The reviews for the new star-studded film version of Cats, adapted from the T. S. Eliot poem via Andrew Lloyd Webber, are in. And boy, they are bad. “It is very obvious that Cats should not exist,” wrote one critic. “If it wasn’t enough to make the cats horny (why are they so horny),” wrote another, “Hooper also feels the need to make it gross by having them dig through trash and play up their animal instincts. Cats always feels like it’s two seconds away from turning into a furry orgy in a dumpster. That’s the energy you have to sit with for almost two hours.”
“It’s quite worryingly erotic,” wrote a critic who actually liked it.
But Clare Reihill, who handles Eliot’s estate, told The Guardian that she thinks the poet would have loved the film. “I don’t have to praise it, I could stay quiet and say nothing if I had doubts about it.
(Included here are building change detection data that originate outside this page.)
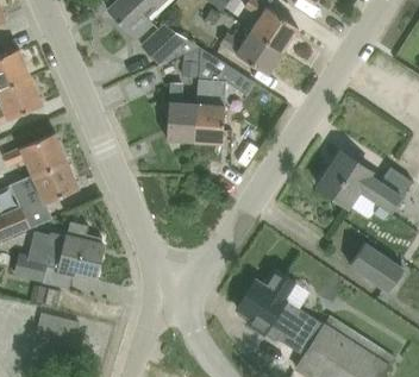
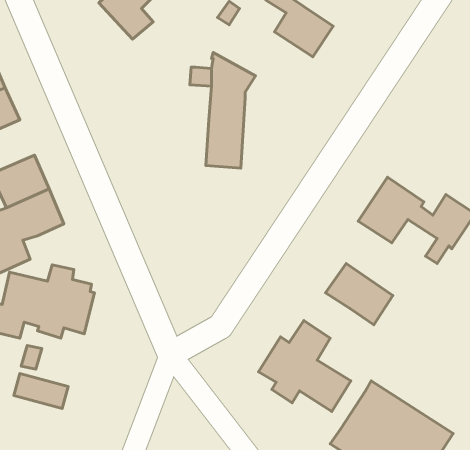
building: [142,26,196,65] -> none
building: [219,33,281,75] -> none
building: [167,83,196,142] -> none
building: [349,243,404,293] -> [326,263,393,325]

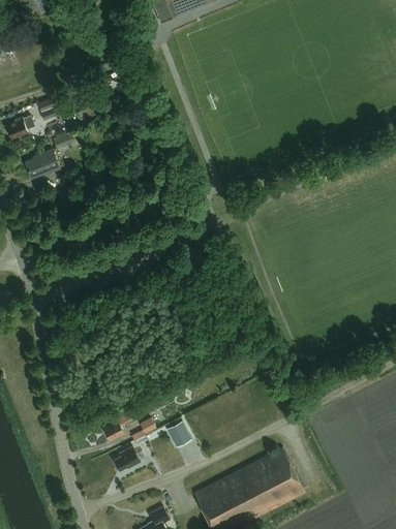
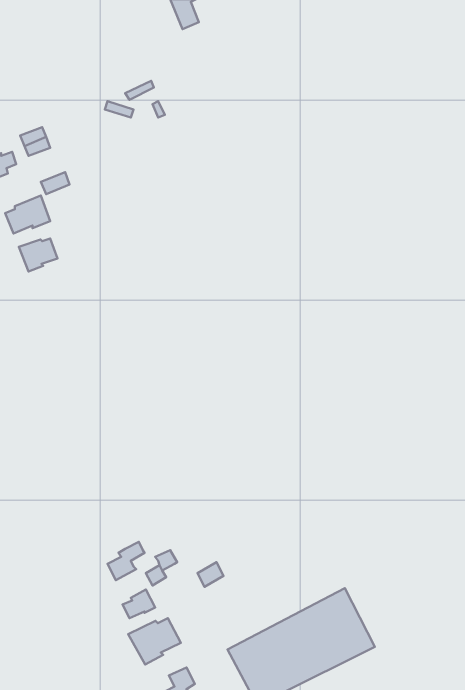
building: none -> [19,239,58,271]
building: none -> [128,618,181,665]

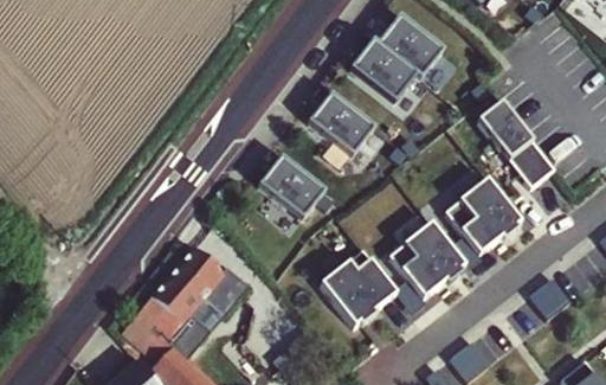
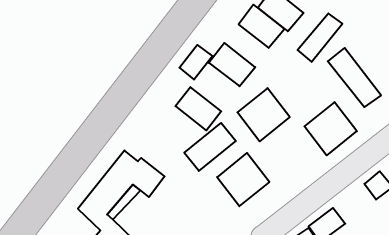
building: none -> [298,13,342,62]
building: none -> [179,45,212,80]
building: none -> [184,123,236,171]
building: [389,220,464,296] -> [237,88,290,141]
But I genuinely love the oddness of it,” she said.
Everything has come from such a place of warmth. Eliot had written the poems for his godchildren, then Andrew Lloyd Webber had fallen in love with the book when he was a child, then Tom Hooper fell in love with the show when he was eight. Everything comes from such a sincere place. It’s quite unique to put that sort of budget against something that’s idiosyncratic. I think that should be celebrated because everything [nowadays] is franchises or sequels or formulaic, and here we have something so crazy.
We know he would have liked the lines because he wrote them. Then, he loved dance . . . his nickname at Harvard was Elbows Eliot, he loved dance so much. He also used to go to musical theatre all the time with [his wife] Valerie. So I can’t see how he wouldn’t have liked it, with all those things he loved being in one film. I think he would have had a sense of humor about it, he was very open-minded, he liked having his head blown. He was an unusual person and this is such an unusual thing.
She admitted, however, that “seeing Judi Dench’s face covered in fur is going to startle you, of course.” Of course.